DeepMind's AlphaFold AI, which accurately predicts protein structures, has had a significant impact on the field of biology and drug discovery. The AlphaFold Protein Structure Database has been used by over 1.2 million researchers worldwide, and adoption rates are increasing rapidly. DeepMind CEO Demis Hassabis believes that AlphaFold has had the most beneficial effects in AI so far, with numerous Nobel Prize-winning biologists and chemists utilizing the technology. While AlphaFold has already made important contributions, the team acknowledges that there are still many unsolved problems in protein research. DeepMind continues to invest in AlphaFold and aims to see more real-world applications in the coming years.
The structure of the human protein UCP1, which plays a role in releasing energy as heat in brown fat, has been obtained, providing valuable insights into its mechanism of action. This breakthrough could potentially aid in the development of drugs for obesity and other metabolism-related disorders.

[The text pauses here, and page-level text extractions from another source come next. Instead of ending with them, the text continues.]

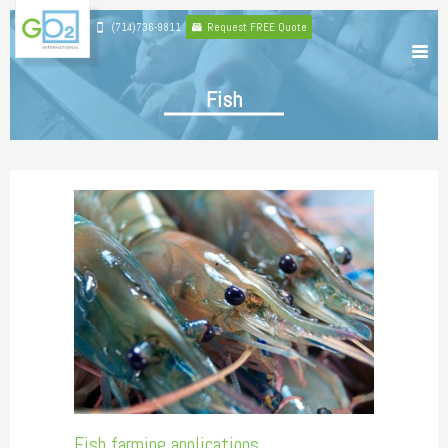
(714)736-9811
Request FREE Quote
Fish
Fish farming applications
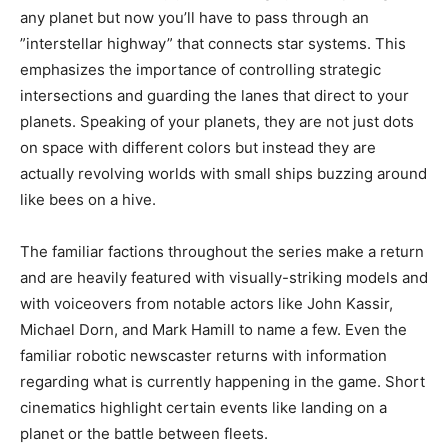
any planet but now you’ll have to pass through an
”interstellar highway” that connects star systems. This
emphasizes the importance of controlling strategic
intersections and guarding the lanes that direct to your
planets. Speaking of your planets, they are not just dots
on space with different colors but instead they are
actually revolving worlds with small ships buzzing around
like bees on a hive.
The familiar factions throughout the series make a return
and are heavily featured with visually-striking models and
with voiceovers from notable actors like John Kassir,
Michael Dorn, and Mark Hamill to name a few. Even the
familiar robotic newscaster returns with information
regarding what is currently happening in the game. Short
cinematics highlight certain events like landing on a
planet or the battle between fleets.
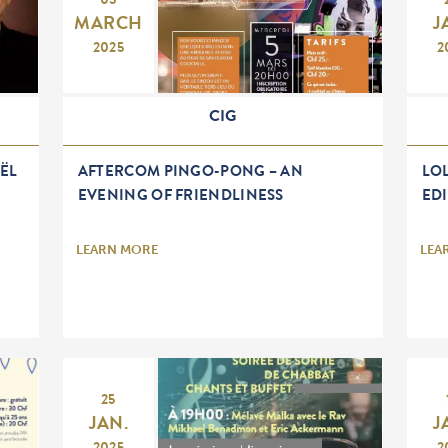
05
MARCH
J
2025
2
CIG
ËL
AFTERCOM PINGO-PONG – AN
LOL
EVENING OF FRIENDLINESS
ED
LEARN MORE
LEA
25
JAN.
J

Scientists have discovered the molecular structure of a protein called UCP1, which enables brown fat tissue to burn calories as heat. This breakthrough could lead to the development of treatments that activate UCP1 to burn off excess calories from fat and sugar, potentially combating obesity and diabetes. The research provides crucial details for the development of therapeutics that target UCP1 and could help increase brown fat activity to burn more calories and fight metabolic diseases.
Scientists have discovered the structure of the protein that triggers Huntington's disease, which could lead to a treatment that stops the disease in its tracks. The protein, called huntingtin, develops an abnormally long strand of repeating amino acids within its structure, called the polyglutamine stretch, which builds up in the brain and folds itself into a shape that is toxic to cells. The research team determined the structure of the amyloid nucleus for HTT protein, the "spark" that sets off the chain reaction of protein misfolding, and found that 36 polyQ repeats are the critical number for nucleation to happen in single protein molecules. Armed with this knowledge, the team hopes future work can explore ways of preventing nucleation so that the toxic cascade of protein misfolding is never triggered in the first place.
Researchers have revealed the structure of cryptochrome-timeless, a protein complex that plays a key role in the circadian clock. The study sheds light on the mechanisms behind the timing of the body's internal clock and could lead to new treatments for sleep disorders. The researchers used a combination of X-ray crystallography and cryo-electron microscopy to determine the structure of the complex, which is found in both humans and fruit flies.